Logistic-Gated Operators Enable Auditable Unit-Aware Thresholds in Symbolic Regression
Ou Deng, Ruichen Cong, Jianting Xu, Shoji Nishimura, Atsushi Ogihara, Qun Jin
TL;DR
The paper tackles the gap between symbolic regression and the need for auditable, unit-aware decision boundaries in health contexts. It proposes logistic-gated operators (LGO) as differentiable gates with learnable location $b$ and steepness $a$, embedded as typed primitives and inverted back to physical units for audit. Across ICU and NHANES data, hard gates yield clinically plausible, sparse thresholds (e.g., lactate, MAP, SBP, HDL, waist) while maintaining competitive predictive accuracy, and gates are pruned on predominantly smooth tasks, enabling parsimonious, governance-ready models. Thresholds are explicitly mapped to natural units, enabling direct audit against guidelines and facilitating deployment as standalone or safety-overlay components for clinical decision support and beyond.

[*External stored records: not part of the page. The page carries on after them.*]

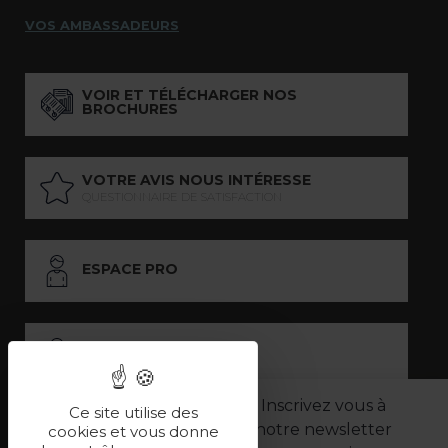
VOS AMBASSADEURS
VOIR ET TÉLÉCHARGER NOS
BROCHURES
VOTRE AVIS NOUS INTÉRESSE
QUESTIONNAIRE DE SATISFACTION
ESPACE PRO
ESPACE PRESSE
Inscrivez vous à
Ce site utilise des
notre newsletter
LES PARTENAIRES
cookies et vous donne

The approach closes the interpretability gap by turning thresholds into first-class, auditable model levers, providing a practical calculus for regime switching, auditability, and governance in real-world health AI systems, with extensions to other scientific domains. $LGO_{soft}(x;a,b)=x\sigma(a(x-b))$ and $LGO_{hard}(x;a,b)=\sigma(a(x-b))$ illustrate the gate forms, while $\hat{b}_{raw}=\mu_x+\sigma_x\hat{b}$ enables unit-aware threshold interpretation.$
Abstract
Symbolic regression promises readable equations but struggles to encode unit-aware thresholds and conditional logic. We propose logistic-gated operators (LGO) -- differentiable gates with learnable location and steepness -- embedded as typed primitives and mapped back to physical units for audit. Across two primary health datasets (ICU, NHANES), the hard-gate variant recovers clinically plausible cut-points: 71% (5/7) of assessed thresholds fall within 10% of guideline anchors and 100% within 20%, while using far fewer gates than the soft variant (ICU median 4.0 vs 10.0; NHANES 5.0 vs 12.5), and remaining within the competitive accuracy envelope of strong SR baselines. On predominantly smooth tasks, gates are pruned, preserving parsimony. The result is compact symbolic equations with explicit, unit-aware thresholds that can be audited against clinical anchors -- turning interpretability from a post-hoc explanation into a modeling constraint and equipping symbolic regression with a practical calculus for regime switching and governance-ready deployment.